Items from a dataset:
──────────
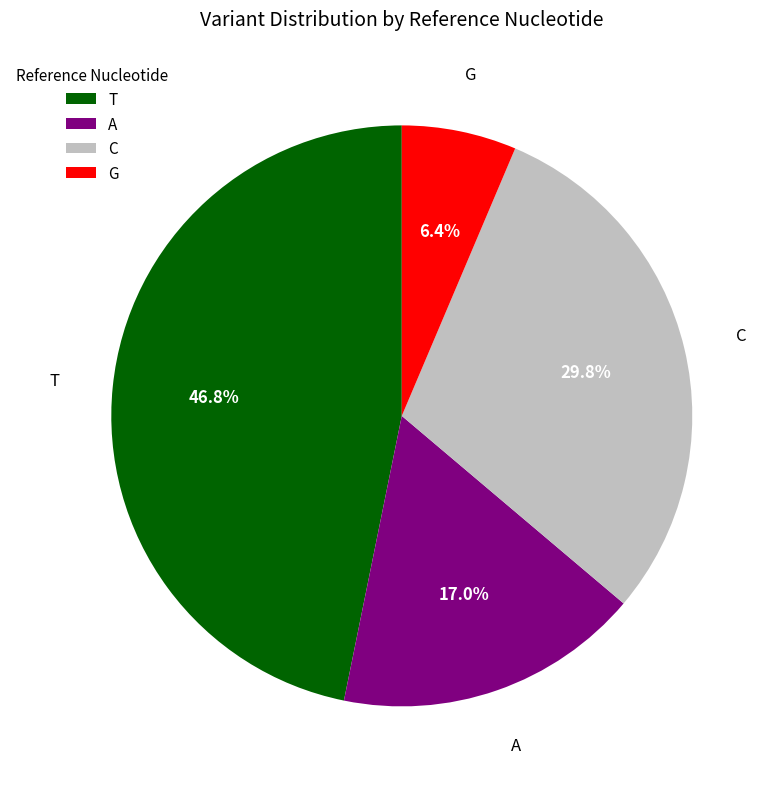

To the nearest percent, what is the difference between the C and T slice percentages?

17%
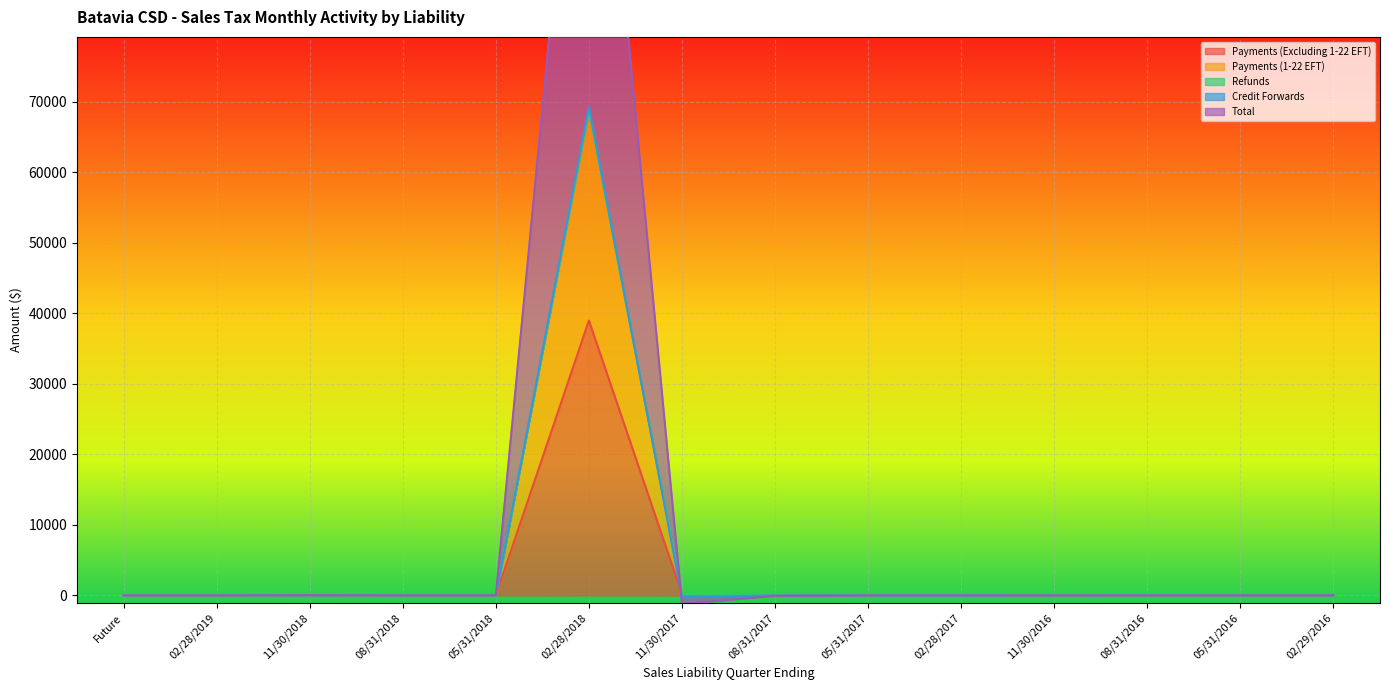

After their last crossing, which series has the higher values: Payments (1-22 EFT) or Total?

Total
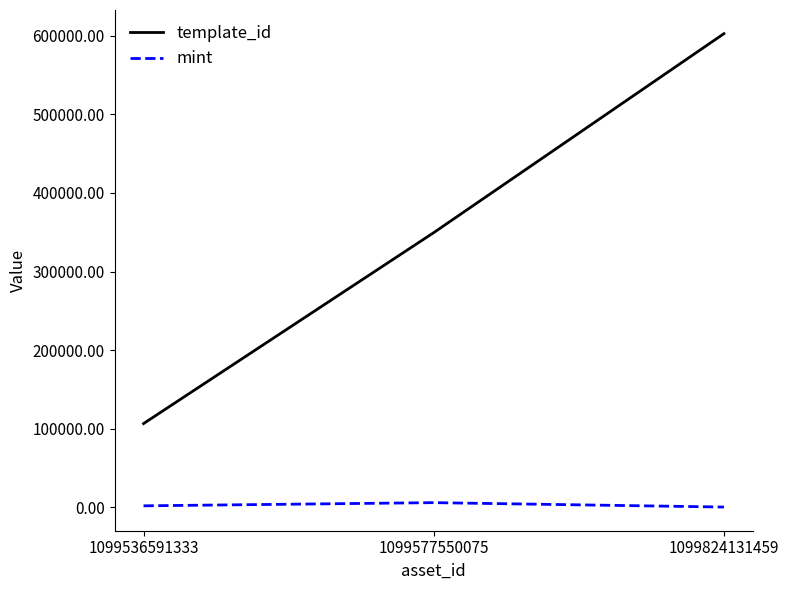

What is the sum of all template_id values?

1058755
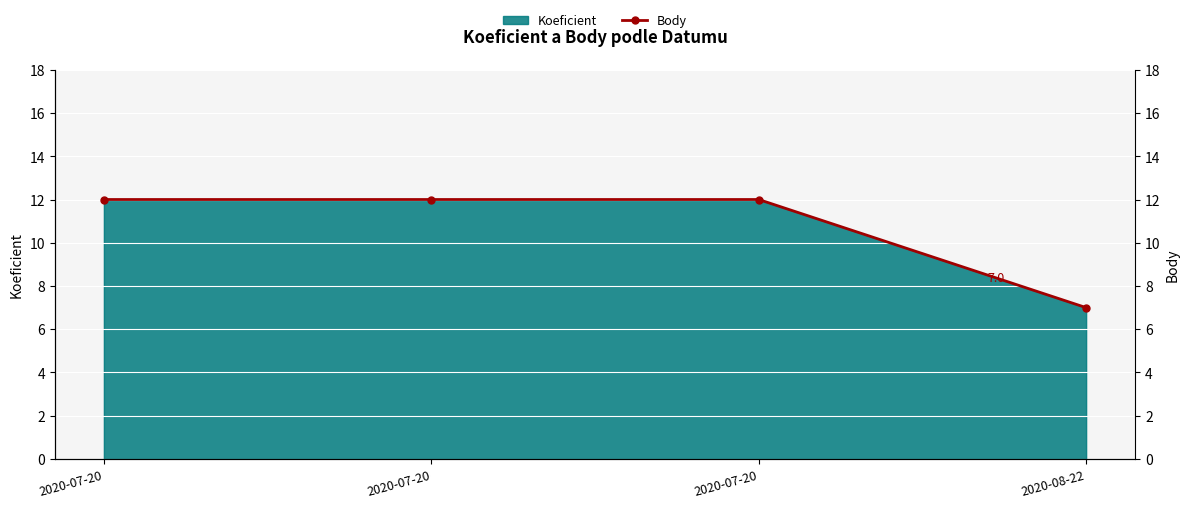

The value at 2020-07-20 is 12. True or false?

True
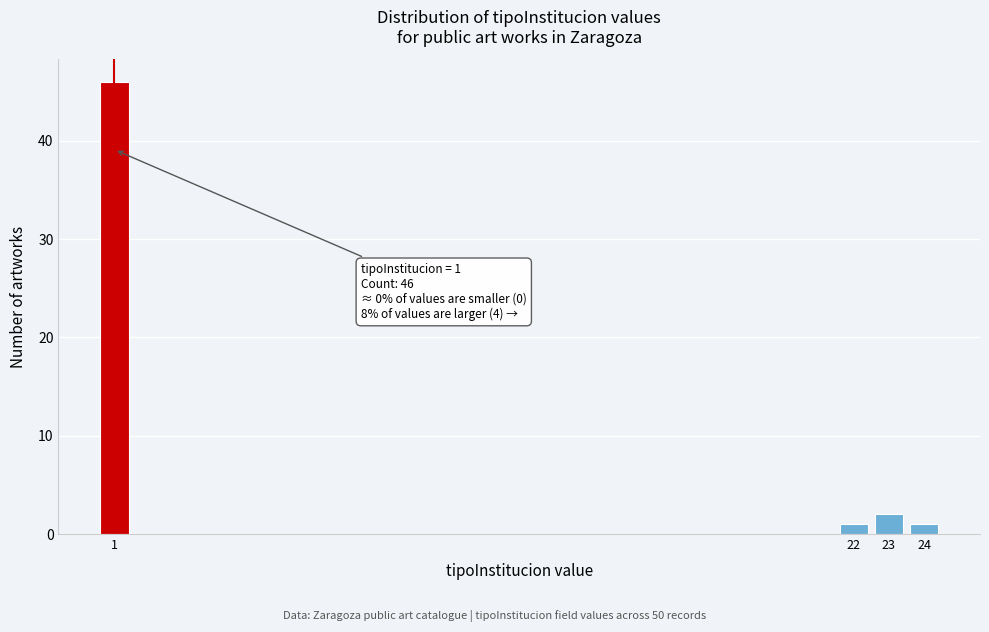

Reading right to left, list all the values displayed in this chart.

24=1	23=2	22=1	1=46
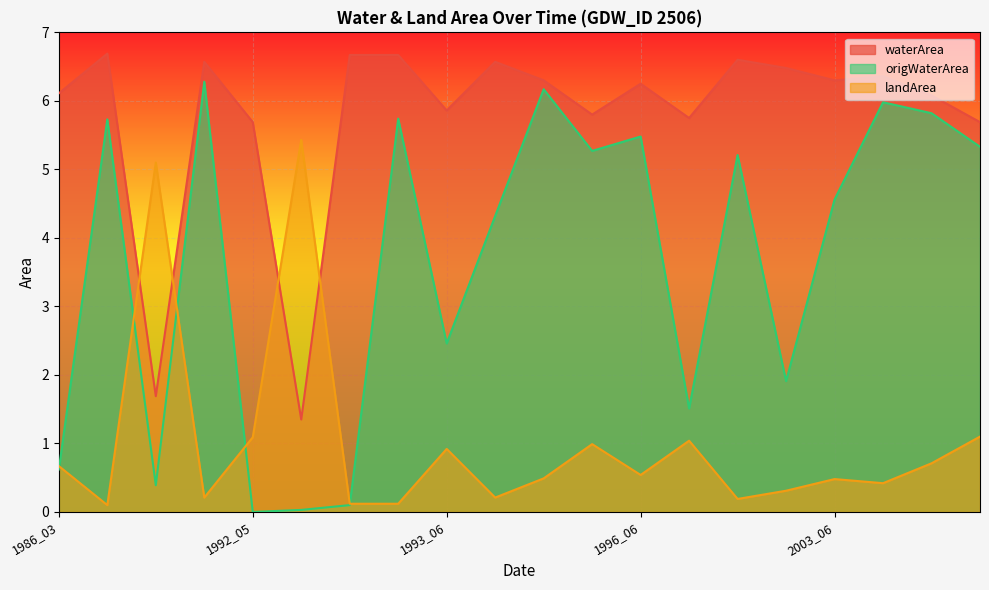

Between 1991_10 and 1996_06, which series saw the biggest shift?

origWaterArea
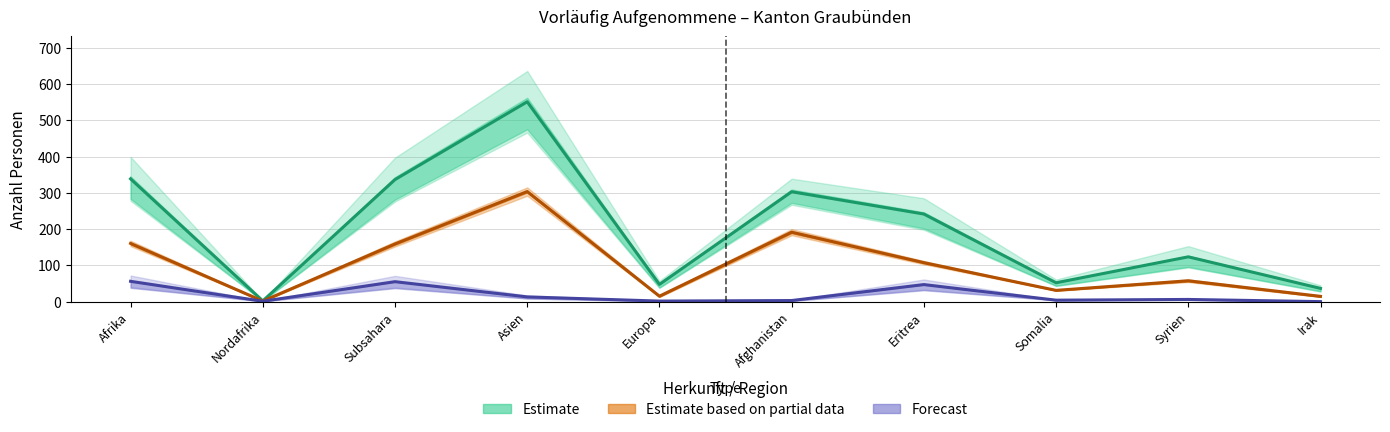

Is this an area chart (filled region under the line)?

No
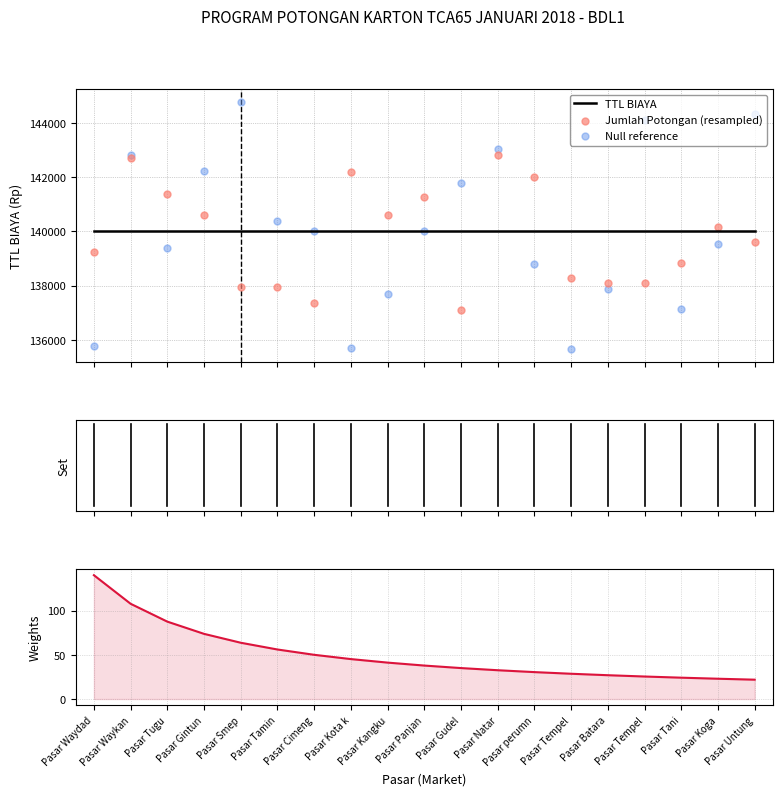

At how many categories does at least one series exceed 125416?

19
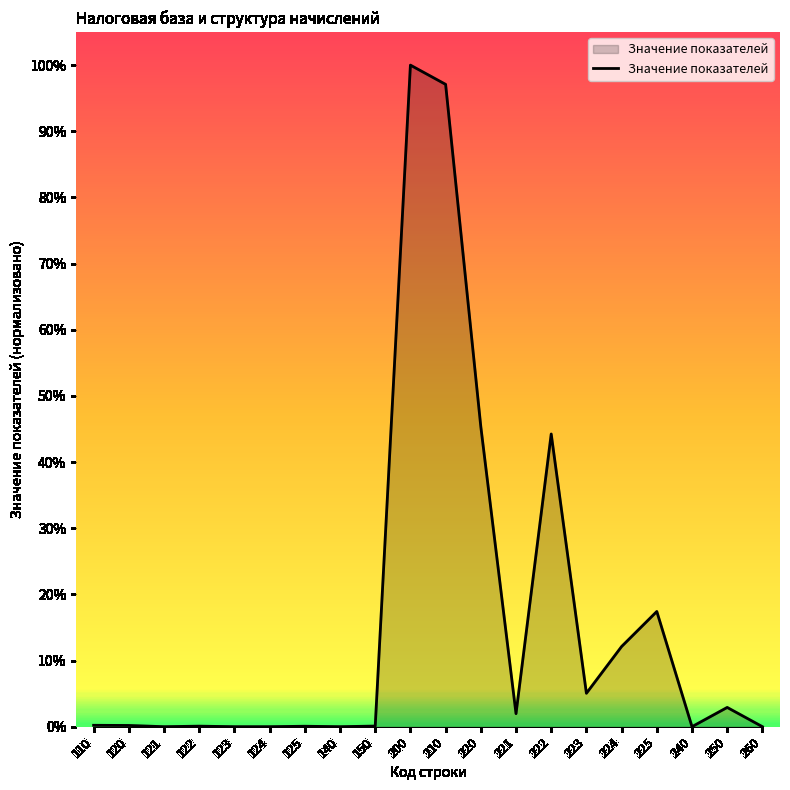

What is the greatest value displayed?

100.0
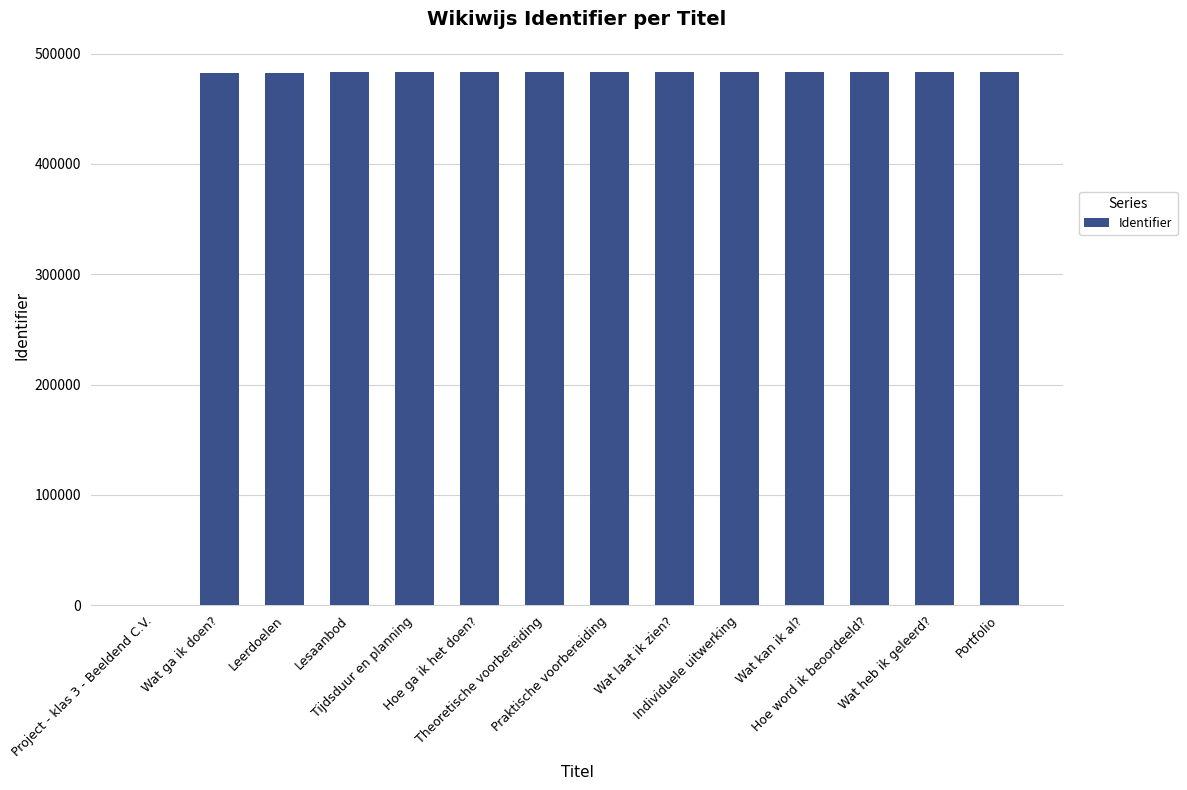

What is the sum of all values?

6278847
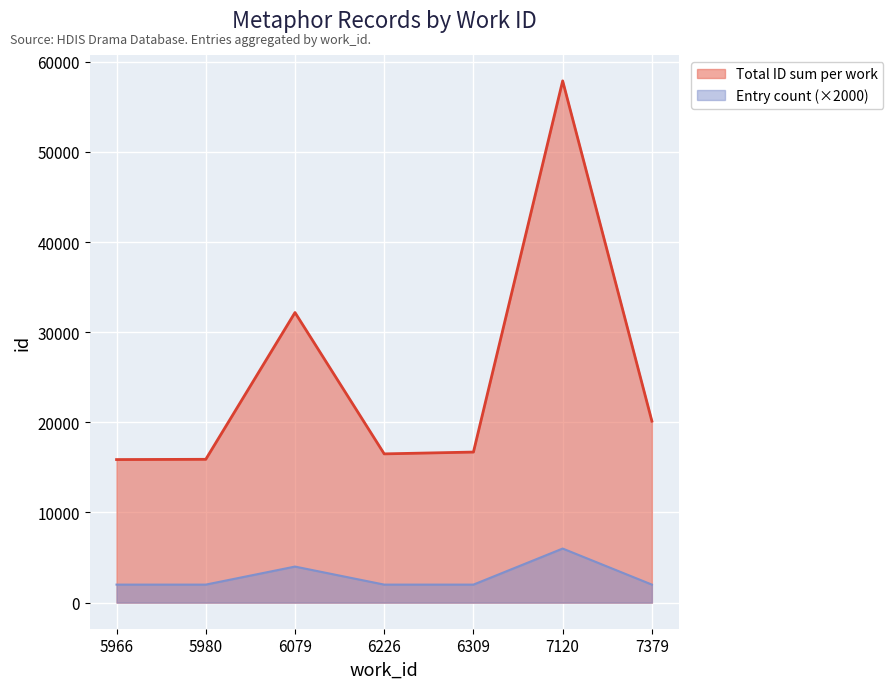

Is it true that Entry count (×2000) equals 628 at 7379?

False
──────────
◆ Request ◆
Reproduce the material above with every occurrence of "sum" switched to "total" and everything else unchanged, omitting the pictures.

◆ Solution to this exercise ◆
To the nearest percent, what is the difference between the C and T slice percentages?

17%

After their last crossing, which series has the higher values: Payments (1-22 EFT) or Total?

Total

What is the total of all template_id values?

1058755

The value at 2020-07-20 is 12. True or false?

True

Reading right to left, list all the values displayed in this chart.

24=1	23=2	22=1	1=46

Between 1991_10 and 1996_06, which series saw the biggest shift?

origWaterArea

Is this an area chart (filled region under the line)?

No

At how many categories does at least one series exceed 125416?

19

What is the greatest value displayed?

100.0

What is the total of all values?

6278847

Is it true that Entry count (×2000) equals 628 at 7379?

False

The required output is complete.